Dengan pakem ini, ia merasa lebih hebat, kalau makin bisa menunjukkan semakin banyak kekurangan atau titik lemah lawan. Tidak hanya paslon, partai pun sebagai induk paslon, dalam kampanye pileg menunjukkan pola dan pakem yang sama. Men-deflasi pihak lain- Menggemboskan pihak lawan.
Jadi jangan ditanya apa program unggulannnya, ada comperative advantagesnya. Mereka tidak peduli. Who care? Mereka addicted untuk membongkar jeroan orang lain. Diam diam, Habit yang terbangun adalah SMOS -Senang Melihat Orang lain Susah.
Padahal-secara esensial, tugas pokok seorang leader, menciptakan pengaruh; memunculkan kehebatan dan potensi orang yang dipimpinnya. Dalam teknik leadership coaching, bab pendahuluan , kita belajar: tugas leaders adalah Membantu orang lain menemukan kekuatannya sendiri; Membuatnya sampai tergeleng-geleng tidak percaya, bahwa ia punya potensi yang besar untuk dikembangkan. Dengan kata lain: Dwell On Others’ Strength.
Melatih diri untuk berfokus pada kekuatan kekuatan instrinsik yang dimiliki diri sendiri maupun orang lain. Lalu memperlengkapi diri dengan berbagai teknik,untuk menarik keluar potensi seseorang. Jadi praktek umum para paslon saati ini bertolak belakang dengan standard pakem leadership. Ia bukan nya tinggal dan bergelut dalam kekuatan diri dan kelompoknya. Tapi ia lebih bernafsu untuk tinggal didalam kelemahan pihak lawan. Mengkulitinya sampai habis kalau ditemukan satu titik noda.
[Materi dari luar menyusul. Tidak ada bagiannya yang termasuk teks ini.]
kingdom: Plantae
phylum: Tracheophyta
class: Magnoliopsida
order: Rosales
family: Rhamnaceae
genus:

Implikasinya pada perilaku publik
Masyarakat kita punya pola patriarkal. Figur leadership menjadi teladan panutuan, termasuk di dalamnya hobby untuk dwell on other weakness. Apa akibatnya? Anda akan melihat kalau ada seorang tokoh tergelicir, atau keceplos, bukan pertolongan dan simpati yang ia dapat. Maaf, awam tidak dididik pakem seperti itu.
Yang mereka teladani adalah: antusiasme untuk Dwell On Other Weakness. Tokoh yang jatuh, terpeleset atau salah ucap akan di bully habis- habisan. Mereka begitu senang dan antusias 'telah berhasil menemukan" kelemahan pada pihak lain. Dwell on other weakness, yang dipertonton kan paslon berhasil dengan baik. Sukses besar!! Perilaku masyarakat menjadi begis, dan tidak mengenal ampun dalam mem-bully. Siapa pun dibully, dari lurah sampai Presiden.
Kalau seperti itu impactnya, Pilkada, Pileg dan Pilpress sekalipun adalah etalase yang amat buruk dalam pengembangan kemampuan leadership!
Implikasi bisnis leadership
Kebiasan di atas akan lebih berbahaya lagi bagi kemampuan pengembangan bisnis (business acumen). Dalam bisnis: mata, pikiran dan antusiasme harus diarahkan untuk melihat_ apa kebaikan dan kesempatan dibalik sesuatu? Fokusnya adalah pada opportunity dan strength, baik itu yang ada pada suatu fenomena, hubungan maupun pada suatu orang.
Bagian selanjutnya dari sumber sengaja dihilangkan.